April 16, 2010: The UN released an investigative report on the assassination of former Pakistani prime minister Benazir Bhutto three years ago (as she ran again for prime minister). UN investigators concluded that the problem was poor security, for Bhutto, by the police. In the aftermath, there was interference (to conceal their involvement) by the national security agency (the ISI). The army and ISI wanted Bhutto dead because she was amenable to making peace with India, and wanted to crack down on the Taliban and al Qaeda. The ISI and army see India as a major threat, and Islamic radical groups as a useful (if unstable) weapon against India. Without this threat, the army and ISI can't get as much money from the government.

In Baluchistan, Pakistan, a suicide bomber attacked a hospital and killed ten people. This was apparently the result of a fight between Shia and Sunni radicals in the area.

April 15, 2010:  The U.S. has imposed sanctions on the leaders of two Pakistani charitable trusts (Al Akhtar Trust and Al Rashid Trust), which are accused of raising money for Islamic terrorist groups. Actually, the two trusts have been in business since before September 11, 2001, openly raising money for families of Islamic terrorists who died for the cause. But much of the money also financed actual terror attacks. Pakistan has refused to shut down this fundraising, so the U.S. goes after the key people in any way it can.

April 14, 2010: Another American missile attack (via a UAV) in North Waziristan, killed four Islamic terrorists.
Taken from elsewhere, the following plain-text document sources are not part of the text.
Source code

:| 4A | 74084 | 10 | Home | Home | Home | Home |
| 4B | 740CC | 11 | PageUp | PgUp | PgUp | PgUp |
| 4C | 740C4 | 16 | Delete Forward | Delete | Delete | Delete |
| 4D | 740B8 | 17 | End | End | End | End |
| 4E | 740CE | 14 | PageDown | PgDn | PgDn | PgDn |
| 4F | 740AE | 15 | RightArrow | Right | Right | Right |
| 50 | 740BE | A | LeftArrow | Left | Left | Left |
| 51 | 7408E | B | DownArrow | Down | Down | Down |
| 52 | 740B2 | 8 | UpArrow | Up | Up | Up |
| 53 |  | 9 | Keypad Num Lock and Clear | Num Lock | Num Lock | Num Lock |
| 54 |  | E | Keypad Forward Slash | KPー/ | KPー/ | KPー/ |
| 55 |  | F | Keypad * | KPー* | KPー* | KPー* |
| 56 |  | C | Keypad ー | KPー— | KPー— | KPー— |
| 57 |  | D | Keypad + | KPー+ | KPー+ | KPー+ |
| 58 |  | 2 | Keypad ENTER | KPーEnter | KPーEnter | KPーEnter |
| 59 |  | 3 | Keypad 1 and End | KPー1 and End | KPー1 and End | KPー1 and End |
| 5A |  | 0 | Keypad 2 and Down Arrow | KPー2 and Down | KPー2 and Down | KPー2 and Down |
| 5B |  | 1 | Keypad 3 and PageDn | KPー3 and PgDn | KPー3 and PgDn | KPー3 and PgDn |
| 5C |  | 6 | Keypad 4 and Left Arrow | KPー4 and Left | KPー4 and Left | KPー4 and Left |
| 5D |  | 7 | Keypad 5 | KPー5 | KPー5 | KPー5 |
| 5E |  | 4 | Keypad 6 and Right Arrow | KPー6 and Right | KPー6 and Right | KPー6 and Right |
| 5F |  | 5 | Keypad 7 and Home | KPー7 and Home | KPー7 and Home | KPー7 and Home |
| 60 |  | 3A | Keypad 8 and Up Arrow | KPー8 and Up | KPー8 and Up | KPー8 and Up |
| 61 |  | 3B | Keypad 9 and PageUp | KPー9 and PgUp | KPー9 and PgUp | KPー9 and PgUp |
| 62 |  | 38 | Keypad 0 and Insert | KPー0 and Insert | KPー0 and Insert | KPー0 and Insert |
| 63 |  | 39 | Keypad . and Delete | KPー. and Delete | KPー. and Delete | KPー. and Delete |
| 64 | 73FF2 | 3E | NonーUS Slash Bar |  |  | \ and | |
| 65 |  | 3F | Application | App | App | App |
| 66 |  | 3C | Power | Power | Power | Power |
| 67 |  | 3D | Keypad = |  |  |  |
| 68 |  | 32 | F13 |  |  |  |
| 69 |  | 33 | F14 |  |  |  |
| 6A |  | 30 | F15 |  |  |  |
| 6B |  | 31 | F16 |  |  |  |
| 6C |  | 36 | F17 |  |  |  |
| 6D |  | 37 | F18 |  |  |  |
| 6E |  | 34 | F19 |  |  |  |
In the last two years, such attacks have killed nearly 900 people in Pakistan, especially in the Taliban and al Qaeda base areas of Waziristan. Over 80 percent of those killed have been terrorists, most of them senior or mid-level leaders.
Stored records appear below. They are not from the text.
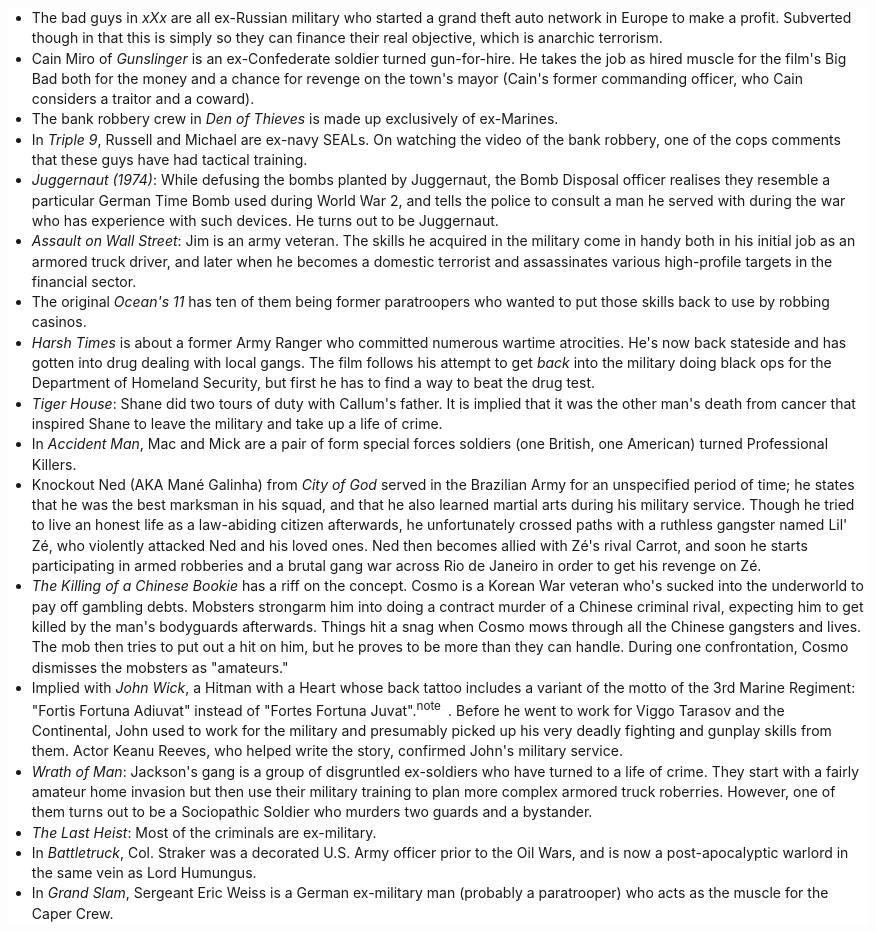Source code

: -   The bad guys in _xXx_ are all ex-Russian military who started a grand theft auto network in Europe to make a profit. Subverted though in that this is simply so they can finance their real objective, which is anarchic terrorism.
-   Cain Miro of _Gunslinger_ is an ex-Confederate soldier turned gun-for-hire. He takes the job as hired muscle for the film's Big Bad both for the money and a chance for revenge on the town's mayor (Cain's former commanding officer, who Cain considers a traitor and a coward).
-   The bank robbery crew in _Den of Thieves_ is made up exclusively of ex-Marines.
-   In _Triple 9_, Russell and Michael are ex-navy SEALs. On watching the video of the bank robbery, one of the cops comments that these guys have had tactical training.
-   _Juggernaut (1974)_: While defusing the bombs planted by Juggernaut, the Bomb Disposal officer realises they resemble a particular German Time Bomb used during World War 2, and tells the police to consult a man he served with during the war who has experience with such devices. He turns out to be Juggernaut.
-   _Assault on Wall Street_: Jim is an army veteran. The skills he acquired in the military come in handy both in his initial job as an armored truck driver, and later when he becomes a domestic terrorist and assassinates various high-profile targets in the financial sector.
-   The original _Ocean's 11_ has ten of them being former paratroopers who wanted to put those skills back to use by robbing casinos.
-   _Harsh Times_ is about a former Army Ranger who committed numerous wartime atrocities. He's now back stateside and has gotten into drug dealing with local gangs. The film follows his attempt to get _back_ into the military doing black ops for the Department of Homeland Security, but first he has to find a way to beat the drug test.
-   _Tiger House_: Shane did two tours of duty with Callum's father. It is implied that it was the other man's death from cancer that inspired Shane to leave the military and take up a life of crime.
-   In _Accident Man_, Mac and Mick are a pair of form special forces soldiers (one British, one American) turned Professional Killers.
-   Knockout Ned (AKA Mané Galinha) from _City of God_ served in the Brazilian Army for an unspecified period of time; he states that he was the best marksman in his squad, and that he also learned martial arts during his military service. Though he tried to live an honest life as a law-abiding citizen afterwards, he unfortunately crossed paths with a ruthless gangster named Lil' Zé, who violently attacked Ned and his loved ones. Ned then becomes allied with Zé's rival Carrot, and soon he starts participating in armed robberies and a brutal gang war across Rio de Janeiro in order to get his revenge on Zé.
-   _The Killing of a Chinese Bookie_ has a riff on the concept. Cosmo is a Korean War veteran who's sucked into the underworld to pay off gambling debts. Mobsters strongarm him into doing a contract murder of a Chinese criminal rival, expecting him to get killed by the man's bodyguards afterwards. Things hit a snag when Cosmo mows through all the Chinese gangsters and lives. The mob then tries to put out a hit on him, but he proves to be more than they can handle. During one confrontation, Cosmo dismisses the mobsters as "amateurs."
-   Implied with _John Wick_, a Hitman with a Heart whose back tattoo includes a variant of the motto of the 3rd Marine Regiment: "Fortis Fortuna Adiuvat" instead of "Fortes Fortuna Juvat".<sup>note&nbsp;</sup> . Before he went to work for Viggo Tarasov and the Continental, John used to work for the military and presumably picked up his very deadly fighting and gunplay skills from them. Actor Keanu Reeves, who helped write the story, confirmed John's military service.
-   _Wrath of Man_: Jackson's gang is a group of disgruntled ex-soldiers who have turned to a life of crime. They start with a fairly amateur home invasion but then use their military training to plan more complex armored truck roberries. However, one of them turns out to be a Sociopathic Soldier who murders two guards and a bystander.
-   _The Last Heist_: Most of the criminals are ex-military.
-   In _Battletruck_, Col. Straker was a decorated U.S. Army officer prior to the Oil Wars, and is now a post-apocalyptic warlord in the same vein as Lord Humungus.
-   In _Grand Slam_, Sergeant Eric Weiss is a German ex-military man (probably a paratrooper) who acts as the muscle for the Caper Crew.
April 12, 2010: In eastern India, security forces have halted their search for Maoist camps and fighters. This is in response to the recent Maoist attack that killed 75 policemen. Leftist politicians are calling for a halt to the offensive, and renewed peace talks with the Maoists. But that has failed for over a decade, and the government will keep the offensive going. However, the police and army commanders are reconsidering their approach. The Maoists obviously know the terrain better, having operated in these remote areas for years (sometimes decades), and are able to mass gunmen for overwhelming attacks. Clearing how the Maoists is going to be harder than expected. It usually is.